Drahi, sa première BA pour la presse
Daniel Schneidermann - - Le matinaute - 25 commentaires Télécharger la videoTélécharger la version audio
Donc, il s'appelle Drahi. Patrick Drahi.
Propriétaire de Numéricable, il est à la tête de la 14e fortune française. Comme l'a révélé Mediapart, c'est lui qui a permis à Libé de passer le cap du mois d'avril, en prêtant en douce à l'actionnaire de référence en titre, Bruno Ledoux, les 4 millions nécessaires. Commme le disent les salariés de Libé, dans leur désormais culte chronique quotidienne, c'est lui l'investisseur masqué, dont le nom avait commencé à filtrer à la fin de la semaine dernière. Au moins, il n'est pas resté masqué très longtemps.
Ils sont étranges, ces milliardaires. Pourquoi le prospère Franco-israélien investit-il quelques cacahuètes dans Libération ? Mystère. De ce que l'on connait de sa biographie de roi du câblage, on peine à déduire une vision décoiffante de l'information, ou un désir inconscient de créer "le Flore du XXIe siècle". Même par rapport à Israël, il s'est jusqu'ici davantage signalé par un rôle d'investisseur (il câble deux foyers israéliens sur trois) que par un soutien politique militant public. Bref, aucune vision perceptible de la presse dont jusqu'ici il s'est toujours prudemment tenu à l'écart.
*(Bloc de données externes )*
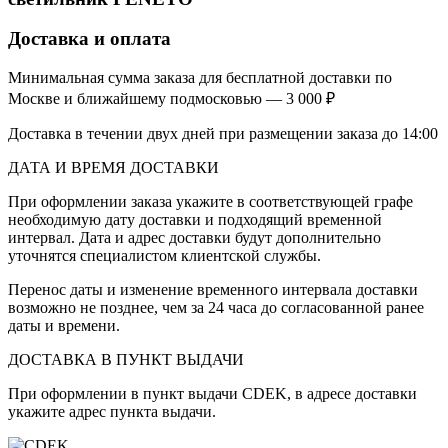
Доставка и оплата
Минимальная сумма заказа для бесплатной доставки по
Москве и ближайшему подмосковью — 3 000 ₽
Доставка в течении двух дней при размещении заказа до 14:00
ДАТА И ВРЕМЯ ДОСТАВКИ
При оформлении заказа укажите в соответствующей графе
необходимую дату доставки и подходящий временной
интервал. Дата и адрес доставки будут дополнительно
уточнятся специалистом клиентской службы.
Перенос даты и изменение временного интервала доставки
возможно не позднее, чем за 24 часа до согласованной ранее
даты и времени.
ДОСТАВКА В ПУНКТ ВЫДАЧИ
При оформлении в пункт выдачи CDEK, в адресе доставки
укажите адрес пункта выдачи.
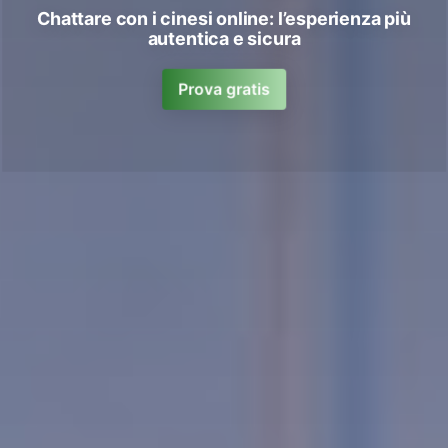
Chattare con i cinesi online: l’esperienza più
autentica e sicura
Prova gratis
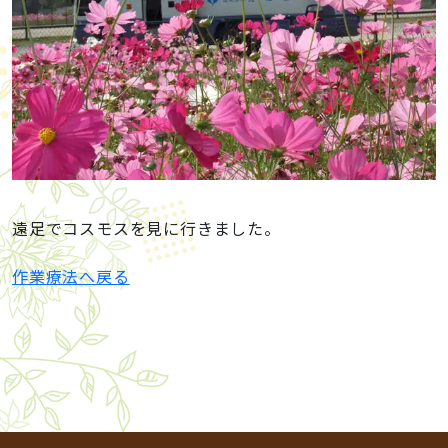
遠足でコスモスを見に行きました。
作業療法へ戻る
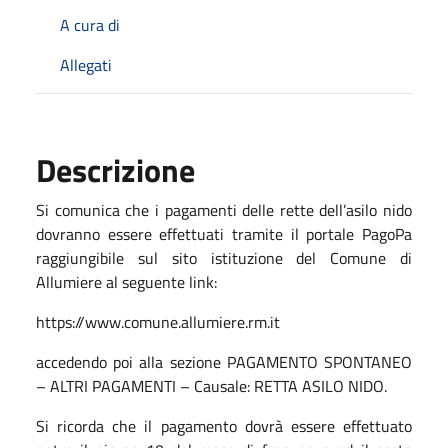
A cura di
Allegati
Descrizione
Si comunica che i pagamenti delle rette dell’asilo nido
dovranno essere effettuati tramite il portale PagoPa
raggiungibile sul sito istituzione del Comune di
Allumiere al seguente link:
https://www.comune.allumiere.rm.it
accedendo poi alla sezione PAGAMENTO SPONTANEO
– ALTRI PAGAMENTI – Causale: RETTA ASILO NIDO.
Si ricorda che il pagamento dovrà essere effettuato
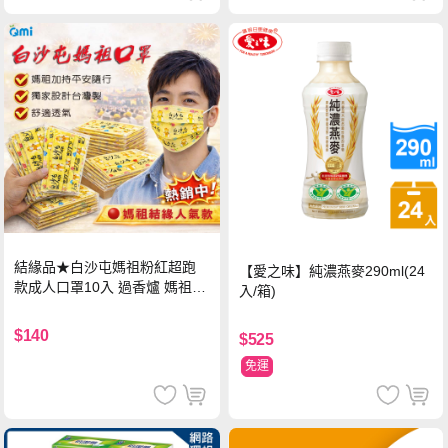
結緣品★白沙屯媽祖粉紅超跑
【愛之味】純濃燕麥290ml(24
款成人口罩10入 過香爐 媽祖加
入/箱)
持
$140
$525
免運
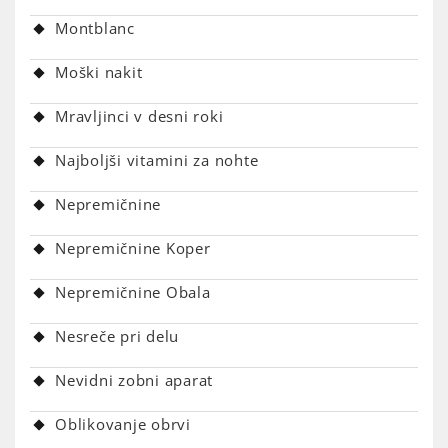
Montblanc
Moški nakit
Mravljinci v desni roki
Najboljši vitamini za nohte
Nepremičnine
Nepremičnine Koper
Nepremičnine Obala
Nesreče pri delu
Nevidni zobni aparat
Oblikovanje obrvi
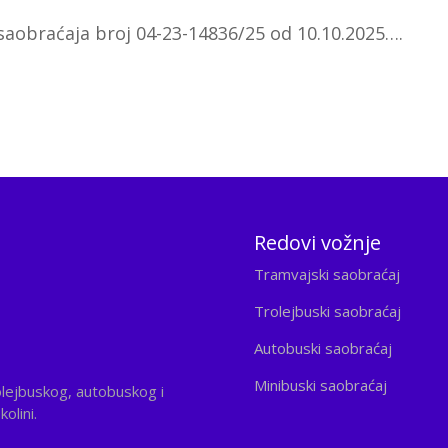
saobraćaja broj 04-23-14836/25 od 10.10.2025….
Redovi vožnje
Tramvajski saobraćaj
Trolejbuski saobraćaj
Autobuski saobraćaj
Minibuski saobraćaj
olejbuskog, autobuskog i
olini.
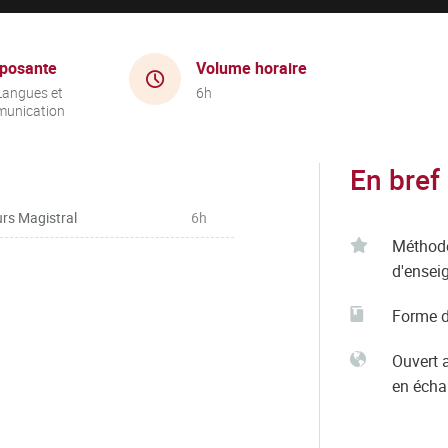
posante
Volume horaire
Langues et
6h
unication
En bref
rs Magistral
6h
Méthod
d'ensei
Forme d
Ouvert 
en éch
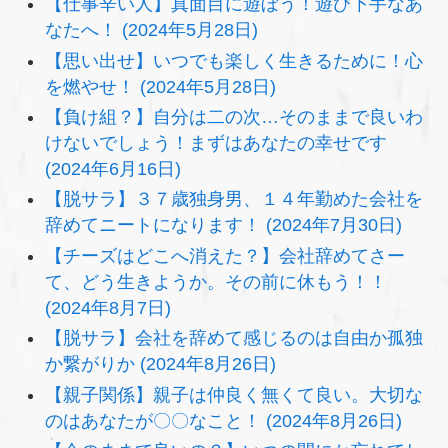
【仕事辛い人】真面目に遊ぼう！遊び下手なあ
なたへ！ (2024年5月28日)
【思い出せ】いつでも楽しく生きるために！心
を燃やせ！ (2024年5月28日)
【負け組？】自分は二の次…そのままで良いわ
けないでしょう！まずはあなたの幸せです
(2024年6月16日)
【脱サラ】３７歳独身男、１４年勤めた会社を
辞めてニートになります！ (2024年7月30日)
【チーズはどこへ消えた？】会社辞めてさー
て、どう生きようか。その前に休もう！！
(2024年8月7日)
【脱サラ】会社を辞めて感じるのは自由か孤独
か繋がりか (2024年8月26日)
【親子関係】親子は仲良く無くて良い。大切な
のはあなたが〇〇なこと！ (2024年8月26日)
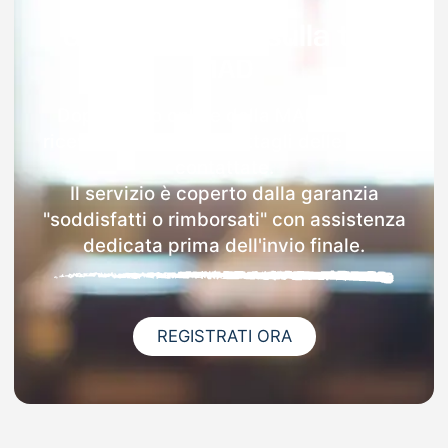
Garanzia 100% sulla tua
MAD
Dopo l'invio online della MAD a Ponte
riceverai via email i dettagli delle scuole
contattate.
Il servizio è coperto dalla garanzia
"soddisfatti o rimborsati" con assistenza
dedicata prima dell'invio finale.
REGISTRATI ORA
Alors ? La première explication, celle qui revient sous la plume de mes confrères, c'est donc qu'il souhaite banalement "entrer dans l'establishment". Ayant observé comment Niel, précisément, est passé dans la perception publique de rescapé des peep-shows à gourou du millénaire en rachetant Le Monde (avant l'Obs), Drahi aurait décidé de suivre l'exemple. A l'idée de se retrouver face à Niel et Bouygues quand il sera à la tête de SFR, il s'efforcerait de tenter de faire jeu égal dans la prochaine bataille d'oligarques des télécoms, en rachetant ce qui trainait sur la table à ce moment-là : Libé.
C'est assez surprenant : dans le pugilat pour le rachat de SFR, Drahi l'a précisément emporté contre Bouygues, alors qu'il avait tout l'establishment contre lui, Montebourg en tête. Actionnaire de Libé, surtout s'il s'avère qu'il y devient majoritaire, il va voir les projecteurs se tourner mécaniquement vers lui, son fonds d'investissement de droit luxembourgeois, sa holding personnelle à Guernesey, sa résidence à Genève, son goût pour le rachat par endettement (LBO), et son alliance avec le fonds américain Carlyle, "mis sur orbite en 1989 par un ancien dirigeant de la CIA, et piloté pendant un moment par George Bush père". D'où tirai-je ces précisions ? D'un portrait de Drahi, pas spécialement sympathique, publié le 14 mars dernier par Libé. Le Luxembourg, Guernesey, les LBO, Carlyle, la CIA : au-delà des cacahuètes, la première BA de Drahi pour la presse indépendante pourrait bien consister à renouveler ses sujets d'investigation.